Re: switching to 'direct path read' should help prevent thrashing buffer cache ?

Home -> Community -> Usenet -> c.d.o.server -> Re: switching to 'direct path read' should help prevent thrashing buffer cache ?

From: Jonathan Lewis <jonathan_at_jlcomp.demon.co.uk>
Date: Thu, 21 Dec 2006 23:06:08 -0000
Message-ID: <UZudnVqEnaX-jhbYRVnyrQA@bt.com>

<p.santos000_at_gmail.com> wrote in message news:1166725969.230627.255110_at_a3g2000cwd.googlegroups.com...
>
> Jonathan Lewis wrote:
>> <p.santos000_at_gmail.com> wrote in message
>> news:1166653299.575962.3830_at_48g2000cwx.googlegroups.com...
>> > Folks,
>> > Our environment is neither an OLTP nor a DSS system. We have
>> > transactions that cross boundaries.
>> >
>> > Particularly we have these one of jobs that many of our customers run
>> > at any time during the
>> > day in which they chose to clear a table column.
>> > Most clients clear anywhere from 1 million rows to 11 million rows
>> > per job.
>> >
>> > The pseudo-code and SQL looks like this:
>> >
>> > while SQL%ROWCOUNT < 500,000
>> > do
>> > UPDATE DEMO_<CLIENT_ID>
>> > set col1= null,
>> > col2= null,
>> > col3= null
>> > WHERE ( col1 is not null OR
>> > col2 is not null OR
>> > col3 is not null ) AND ROWNUM <= 500,000;
>> > commit;
>> > done.
>> >
>> > We use a ROWNUM limit in order to prevent row blocking for other
>> > processes that
>> > might be processing single row dml against the table ..
>> >
>> > We have increased the efficiency of these processes .. making IO
>> > faster and now customers
>> > are just doing it more often. ... this obviously thrashes my buffer
>> > cache.
____________
Action item A: Retype the whole post about direct path reads and the buffer cache, character for character.

Provided data:
____________
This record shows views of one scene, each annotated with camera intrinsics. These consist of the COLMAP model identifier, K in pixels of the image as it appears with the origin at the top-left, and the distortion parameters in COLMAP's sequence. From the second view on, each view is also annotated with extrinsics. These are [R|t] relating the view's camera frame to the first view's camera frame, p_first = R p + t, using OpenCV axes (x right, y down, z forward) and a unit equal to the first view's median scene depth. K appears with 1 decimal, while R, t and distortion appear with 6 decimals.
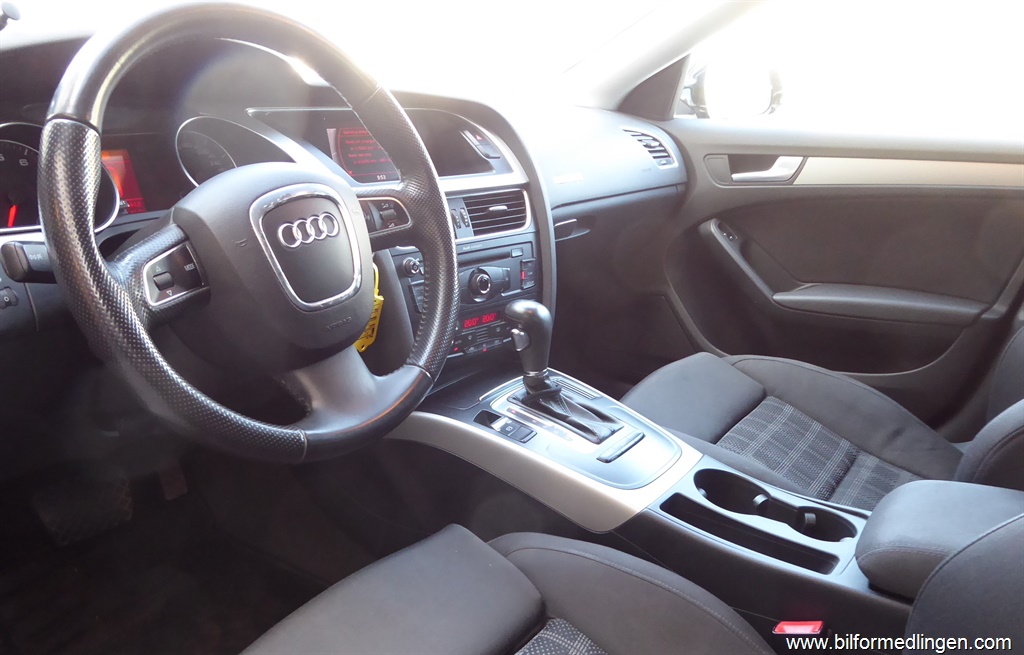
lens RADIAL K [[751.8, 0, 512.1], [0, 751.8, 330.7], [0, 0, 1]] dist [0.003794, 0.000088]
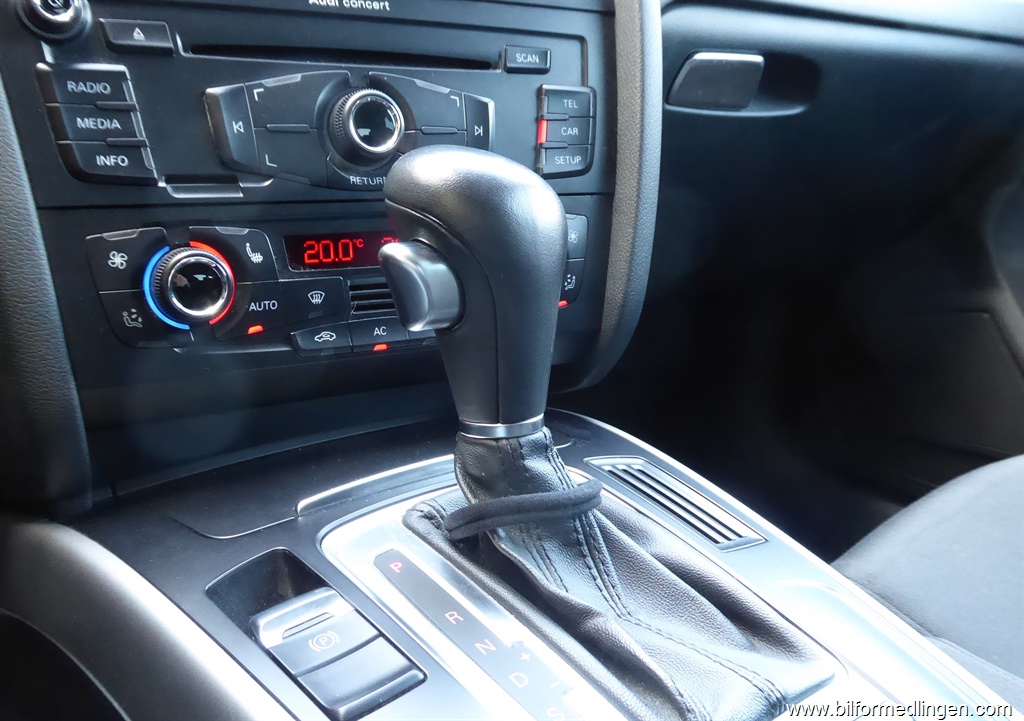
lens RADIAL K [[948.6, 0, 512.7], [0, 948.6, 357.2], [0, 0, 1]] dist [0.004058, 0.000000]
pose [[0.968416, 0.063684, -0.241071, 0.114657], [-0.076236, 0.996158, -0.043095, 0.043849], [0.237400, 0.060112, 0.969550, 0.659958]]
____________
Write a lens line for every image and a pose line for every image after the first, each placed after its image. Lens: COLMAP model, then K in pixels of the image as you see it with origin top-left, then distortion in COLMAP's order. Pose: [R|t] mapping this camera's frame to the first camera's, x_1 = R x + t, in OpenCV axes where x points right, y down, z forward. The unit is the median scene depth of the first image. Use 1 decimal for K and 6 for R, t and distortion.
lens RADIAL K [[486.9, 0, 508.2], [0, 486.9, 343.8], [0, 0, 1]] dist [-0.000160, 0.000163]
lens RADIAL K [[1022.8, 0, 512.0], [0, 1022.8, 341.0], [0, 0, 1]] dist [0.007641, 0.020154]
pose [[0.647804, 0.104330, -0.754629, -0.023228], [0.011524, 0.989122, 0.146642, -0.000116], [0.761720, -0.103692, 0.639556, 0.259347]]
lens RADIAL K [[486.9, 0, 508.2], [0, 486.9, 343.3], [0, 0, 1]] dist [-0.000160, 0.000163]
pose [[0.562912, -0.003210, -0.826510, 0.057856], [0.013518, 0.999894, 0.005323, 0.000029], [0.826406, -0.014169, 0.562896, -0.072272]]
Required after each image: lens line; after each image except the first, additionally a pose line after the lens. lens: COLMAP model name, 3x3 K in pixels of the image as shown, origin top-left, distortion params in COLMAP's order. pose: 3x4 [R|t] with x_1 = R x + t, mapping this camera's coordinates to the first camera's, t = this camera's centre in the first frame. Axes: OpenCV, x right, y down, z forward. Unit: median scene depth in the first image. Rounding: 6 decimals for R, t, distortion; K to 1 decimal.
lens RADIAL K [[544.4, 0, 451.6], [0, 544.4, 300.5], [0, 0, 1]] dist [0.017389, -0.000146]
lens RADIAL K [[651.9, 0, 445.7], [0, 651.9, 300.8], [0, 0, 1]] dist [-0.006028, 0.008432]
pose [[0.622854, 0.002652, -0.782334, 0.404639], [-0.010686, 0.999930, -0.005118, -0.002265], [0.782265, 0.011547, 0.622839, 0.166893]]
____________
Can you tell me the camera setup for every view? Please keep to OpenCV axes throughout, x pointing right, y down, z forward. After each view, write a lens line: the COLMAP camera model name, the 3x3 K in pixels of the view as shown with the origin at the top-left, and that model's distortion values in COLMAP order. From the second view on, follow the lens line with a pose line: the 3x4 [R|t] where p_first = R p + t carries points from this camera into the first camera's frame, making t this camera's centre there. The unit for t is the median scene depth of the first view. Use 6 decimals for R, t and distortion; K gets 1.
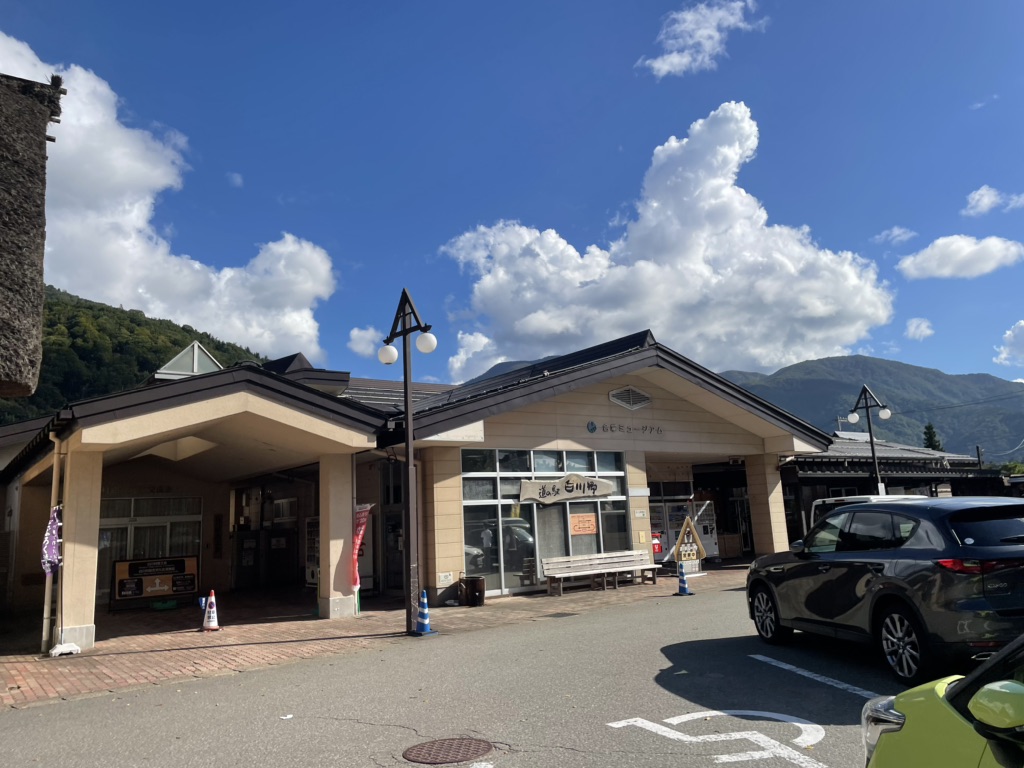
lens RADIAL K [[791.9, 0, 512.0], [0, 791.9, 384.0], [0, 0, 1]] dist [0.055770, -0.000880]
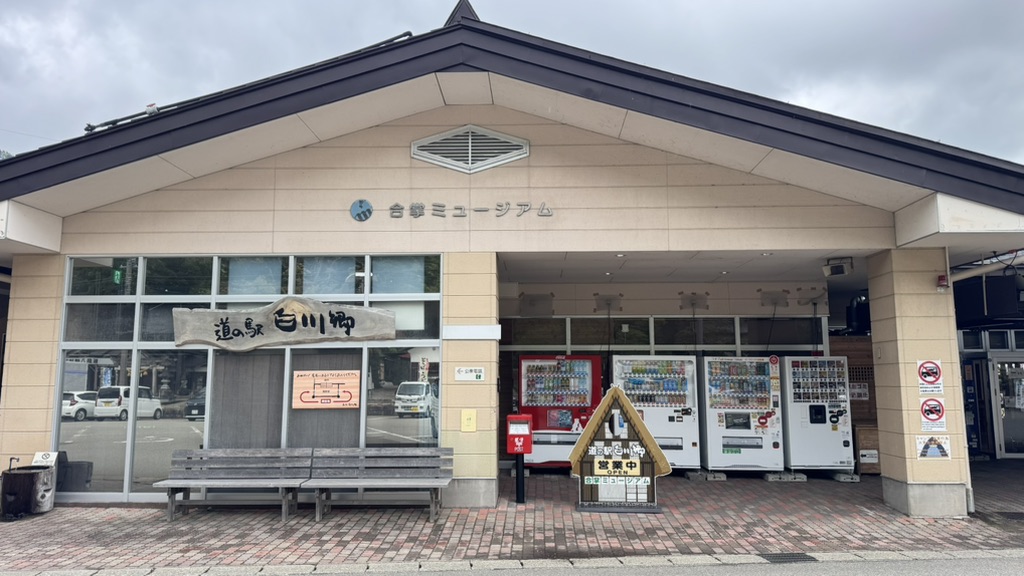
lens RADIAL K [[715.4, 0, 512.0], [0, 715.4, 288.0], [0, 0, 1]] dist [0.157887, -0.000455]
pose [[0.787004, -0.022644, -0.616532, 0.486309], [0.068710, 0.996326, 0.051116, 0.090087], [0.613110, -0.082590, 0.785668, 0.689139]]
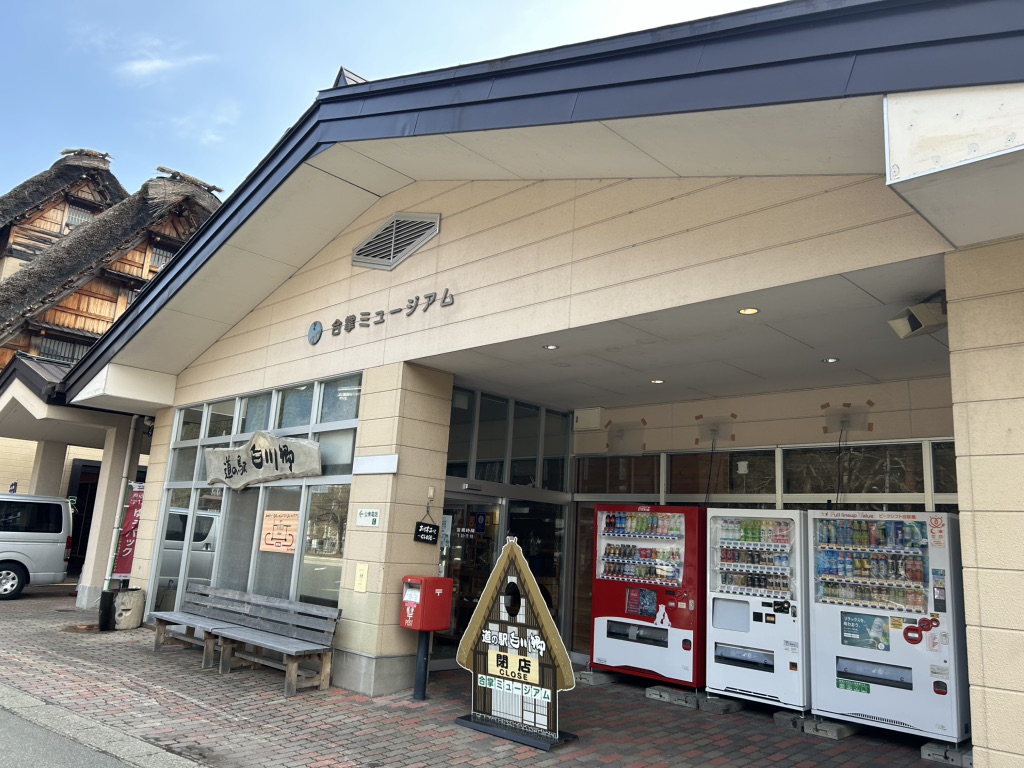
____________
Action item B: In the records, change "scene" to "setting" in the stretch from the line containing "This record shows" through the line containing "0.060112, 0.969550, 0.659958]]", and return only those lines with everything else unchanged. Leave the pictures out.

Task solution A:
Re: switching to 'direct path read' should help prevent thrashing buffer cache ?

Home -> Community -> Usenet -> c.d.o.server -> Re: switching to 'direct path read' should help prevent thrashing buffer cache ?

From: Jonathan Lewis <jonathan_at_jlcomp.demon.co.uk>
Date: Thu, 21 Dec 2006 23:06:08 -0000
Message-ID: <UZudnVqEnaX-jhbYRVnyrQA@bt.com>

<p.santos000_at_gmail.com> wrote in message news:1166725969.230627.255110_at_a3g2000cwd.googlegroups.com...
>
> Jonathan Lewis wrote:
>> <p.santos000_at_gmail.com> wrote in message
>> news:1166653299.575962.3830_at_48g2000cwx.googlegroups.com...
>> > Folks,
>> > Our environment is neither an OLTP nor a DSS system. We have
>> > transactions that cross boundaries.
>> >
>> > Particularly we have these one of jobs that many of our customers run
>> > at any time during the
>> > day in which they chose to clear a table column.
>> > Most clients clear anywhere from 1 million rows to 11 million rows
>> > per job.
>> >
>> > The pseudo-code and SQL looks like this:
>> >
>> > while SQL%ROWCOUNT < 500,000
>> > do
>> > UPDATE DEMO_<CLIENT_ID>
>> > set col1= null,
>> > col2= null,
>> > col3= null
>> > WHERE ( col1 is not null OR
>> > col2 is not null OR
>> > col3 is not null ) AND ROWNUM <= 500,000;
>> > commit;
>> > done.
>> >
>> > We use a ROWNUM limit in order to prevent row blocking for other
>> > processes that
>> > might be processing single row dml against the table ..
>> >
>> > We have increased the efficiency of these processes .. making IO
>> > faster and now customers
>> > are just doing it more often. ... this obviously thrashes my buffer
>> > cache.

Task solution B:
This record shows views of one setting, each annotated with camera intrinsics. These consist of the COLMAP model identifier, K in pixels of the image as it appears with the origin at the top-left, and the distortion parameters in COLMAP's sequence. From the second view on, each view is also annotated with extrinsics. These are [R|t] relating the view's camera frame to the first view's camera frame, p_first = R p + t, using OpenCV axes (x right, y down, z forward) and a unit equal to the first view's median setting depth. K appears with 1 decimal, while R, t and distortion appear with 6 decimals.
lens RADIAL K [[751.8, 0, 512.1], [0, 751.8, 330.7], [0, 0, 1]] dist [0.003794, 0.000088]
lens RADIAL K [[948.6, 0, 512.7], [0, 948.6, 357.2], [0, 0, 1]] dist [0.004058, 0.000000]
pose [[0.968416, 0.063684, -0.241071, 0.114657], [-0.076236, 0.996158, -0.043095, 0.043849], [0.237400, 0.060112, 0.969550, 0.659958]]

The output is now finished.